◆ **Tasks and exercises**
**a)** Please list every Star Wars franchise or series that the LucasArts article names as one of the studio's.
**b)** According to the LucasArts article, what was the studio called when it was founded?
**c)** Summarize the LucasArts article in two sentences.

### Text

Games  |  News

Disney Closes LucasArts Game Development Studio

April 3, 2013  |  3:00pm
Disney Closes LucasArts Game Development Studio

Remember Maniac Mansion and The Secret of Monkey Island? The studio that designed those games is no more. The Walt Disney Company is closing the LucasArts game development studio, Paste has learned. LucasFilm publicist Barbara Gamlen confirmed that the company plans to transition to a “licensing model” for Star Wars games, and that all current projects have been put on hold. Layoffs have also been reported.

Founded as LucasFilm Games in 1982, LucasArts published some of the most successful and acclaimed point-and-click adventure games of the 1980s and 90s, including Maniac Mansion, Zak McKracken and the Alien Mindbenders and The Secret of Monkey Island. LucasArts’ adventure games, as designed by Ron Gilbert, Tim Schafer, and others, are known for clever puzzles and an irreverent sense of humor. LucasArts also released less comical titles during its adventure game heyday, including Loom and two well-received Indiana Jones games.

LucasArts’ first Star Wars game was the original X-Wing for PC in 1993. Star Wars titles dominated the studio’s output for the last two decades, with LucasArts publishing and co-developing several games alongside other developers. LucasArts collaborated with Travelers Tales on the smash Lego Star Wars franchise and worked with Bioware and Obsidian on the popular Knights of the Old Republic RPGs. Other LucasArts Star Wars franchises included the popular Rogue Squadron, Battlefront and Dark Forces / Jedi Knight series.

Most recently LucasArts was developing a third-person action game for older players called Star Wars 1313. That project generated a lot of buzz after last year’s E3 trade show but is now on hold. Gamlen had no comment on any of LucasArts’ other intellectual properties.

Here’s the official statement from LucasFilm:

“After evaluating our position in the games market, we’ve decided to shift LucasArts from an internal development to a licensing model, minimizing the company’s risk while achieving a broader portfolio of quality Star Wars games. As a result of this change, we’ve had layoffs across the organization. We are incredibly appreciative and proud of the talented teams who have been developing our new titles.”

######
### Given entries

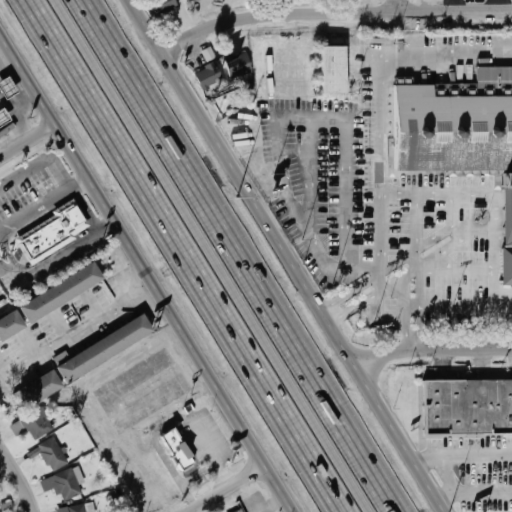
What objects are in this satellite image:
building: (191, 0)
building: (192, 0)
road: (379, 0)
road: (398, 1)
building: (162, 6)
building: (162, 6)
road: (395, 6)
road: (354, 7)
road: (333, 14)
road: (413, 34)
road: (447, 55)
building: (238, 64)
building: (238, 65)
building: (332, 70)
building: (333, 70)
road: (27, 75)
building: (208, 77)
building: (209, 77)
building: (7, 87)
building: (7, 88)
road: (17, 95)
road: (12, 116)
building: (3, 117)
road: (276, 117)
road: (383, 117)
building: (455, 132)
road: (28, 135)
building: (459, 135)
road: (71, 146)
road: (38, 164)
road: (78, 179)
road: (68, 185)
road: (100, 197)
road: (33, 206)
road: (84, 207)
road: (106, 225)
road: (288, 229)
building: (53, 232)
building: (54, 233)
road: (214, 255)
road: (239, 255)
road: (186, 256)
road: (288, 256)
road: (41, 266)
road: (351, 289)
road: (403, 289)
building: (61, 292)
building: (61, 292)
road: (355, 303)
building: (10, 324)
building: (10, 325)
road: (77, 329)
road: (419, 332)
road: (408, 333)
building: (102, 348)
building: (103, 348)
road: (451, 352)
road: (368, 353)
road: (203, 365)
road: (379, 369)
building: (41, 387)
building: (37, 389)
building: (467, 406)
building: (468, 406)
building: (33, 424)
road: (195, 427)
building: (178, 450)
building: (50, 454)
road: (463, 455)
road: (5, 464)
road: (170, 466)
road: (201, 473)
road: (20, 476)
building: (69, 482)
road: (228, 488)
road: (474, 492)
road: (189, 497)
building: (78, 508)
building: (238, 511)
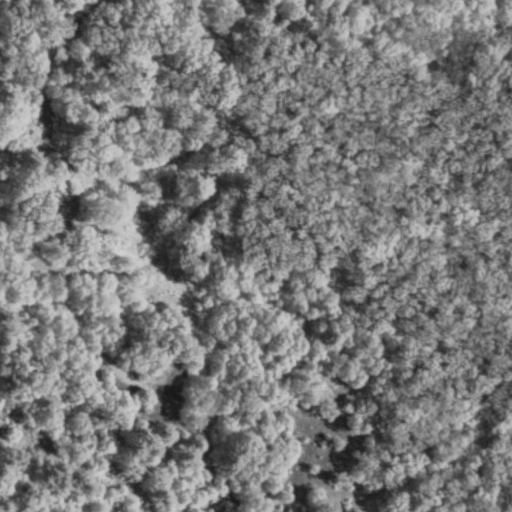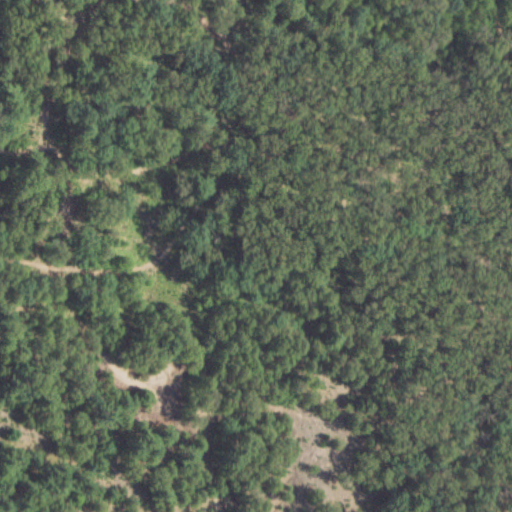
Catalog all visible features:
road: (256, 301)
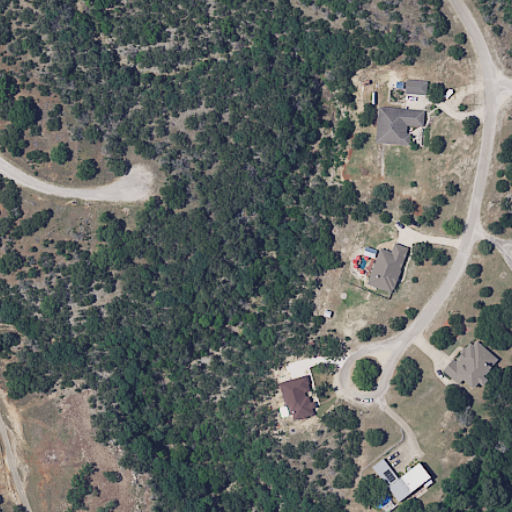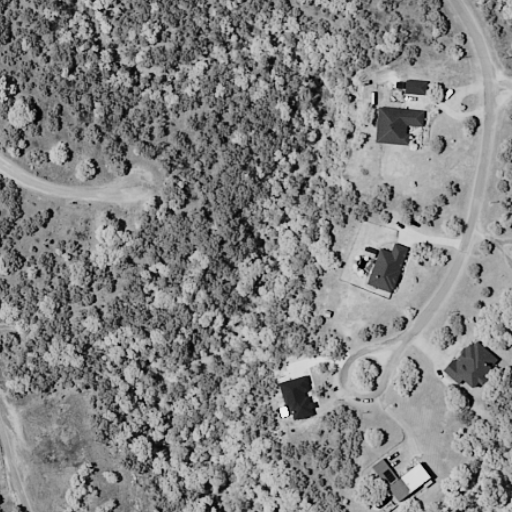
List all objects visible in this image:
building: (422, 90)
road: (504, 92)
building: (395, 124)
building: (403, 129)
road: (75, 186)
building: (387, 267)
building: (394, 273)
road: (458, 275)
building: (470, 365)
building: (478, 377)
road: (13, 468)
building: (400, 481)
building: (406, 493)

######

◆ **Answers for this exercise**
**a)** Lego Star Wars, Knights of the Old Republic, Rogue Squadron, Battlefront, Dark Forces / Jedi Knight

**b)** LucasFilm Games

**c)** The Walt Disney Company is closing the LucasArts game development studio and moving to a licensing model for Star Wars games, with all current projects, including Star Wars 1313, put on hold and layoffs made across the organization. Founded as LucasFilm Games in 1982, LucasArts became known for acclaimed point-and-click adventure games such as Maniac Mansion and The Secret of Monkey Island, and Star Wars titles dominated its output for the last two decades.